[SUPPLIED RECORDS]

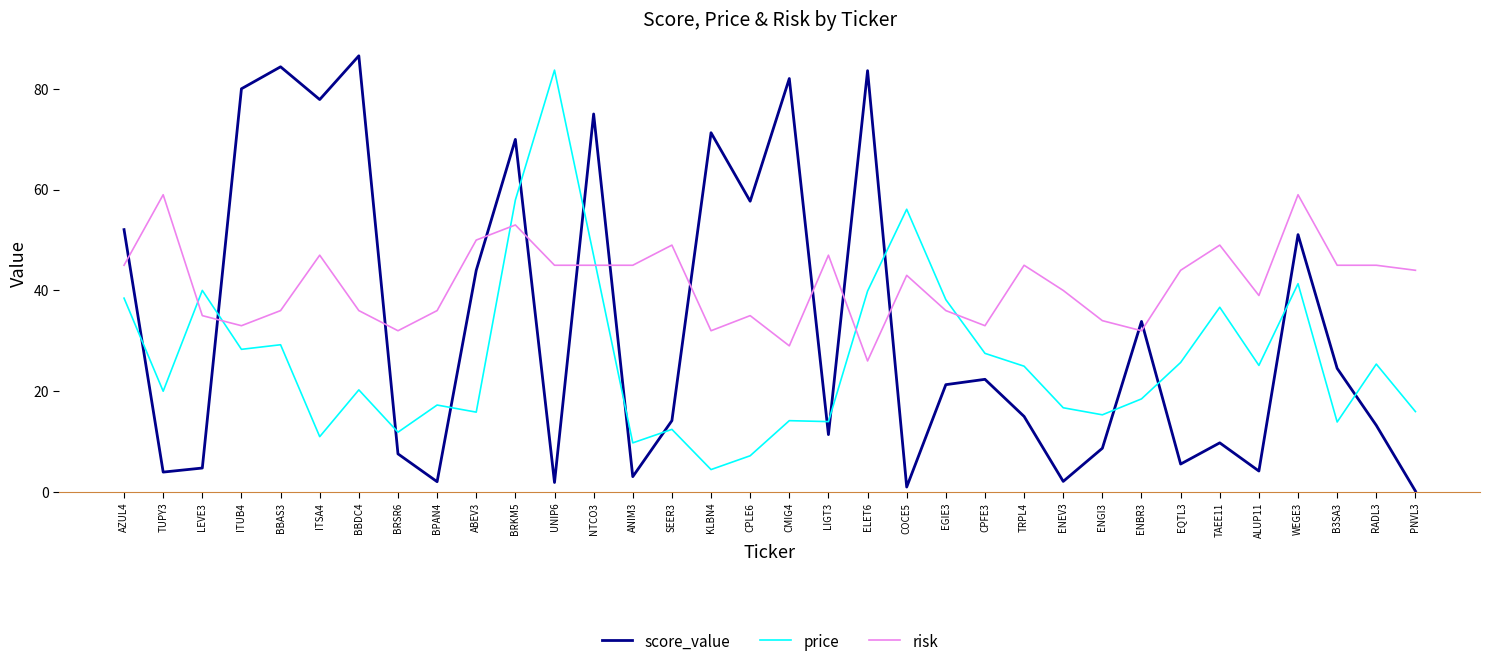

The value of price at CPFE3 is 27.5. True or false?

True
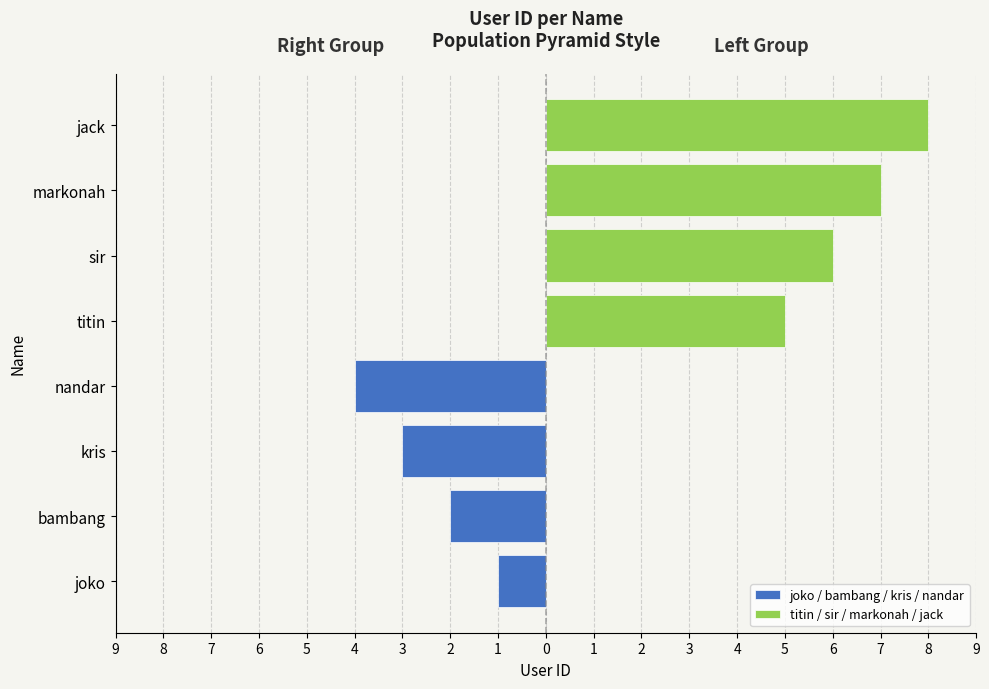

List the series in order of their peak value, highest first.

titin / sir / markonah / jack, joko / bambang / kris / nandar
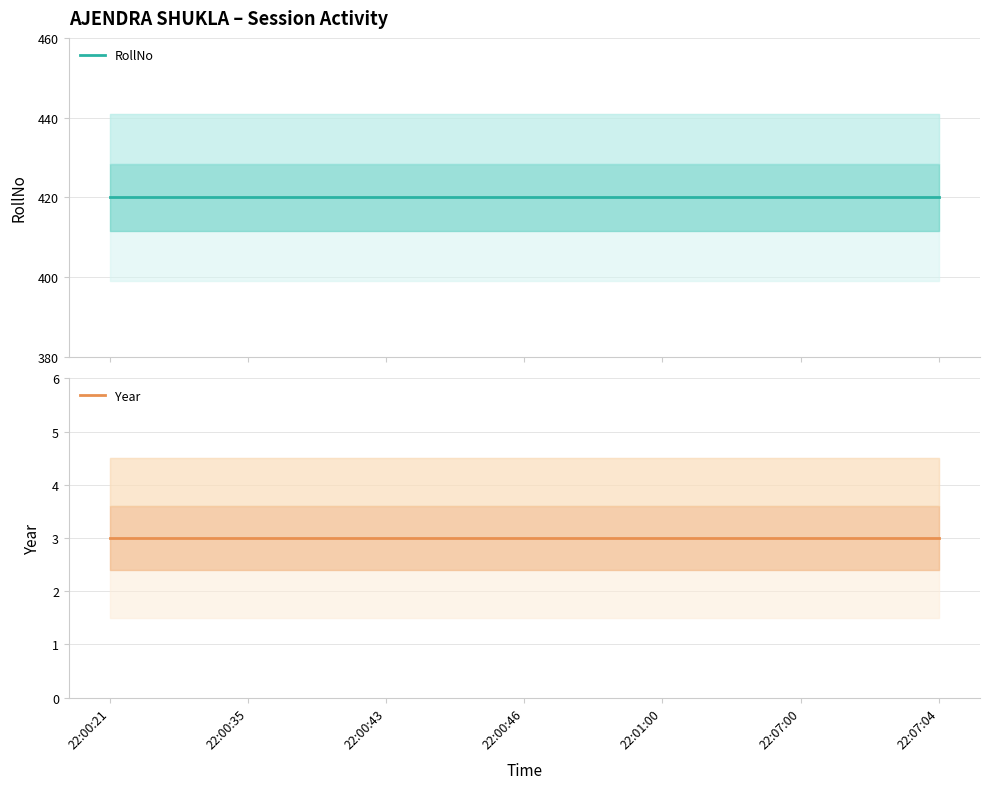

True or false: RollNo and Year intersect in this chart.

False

[/SUPPLIED RECORDS]

HOW TO COMPLETE THIS TASK: Collect every line above that contains the string "value", treating uppercase and lowercase as different.

WRITTEN SOLUTION:
The value of price at CPFE3 is 27.5. True or false?
List the series in order of their peak value, highest first.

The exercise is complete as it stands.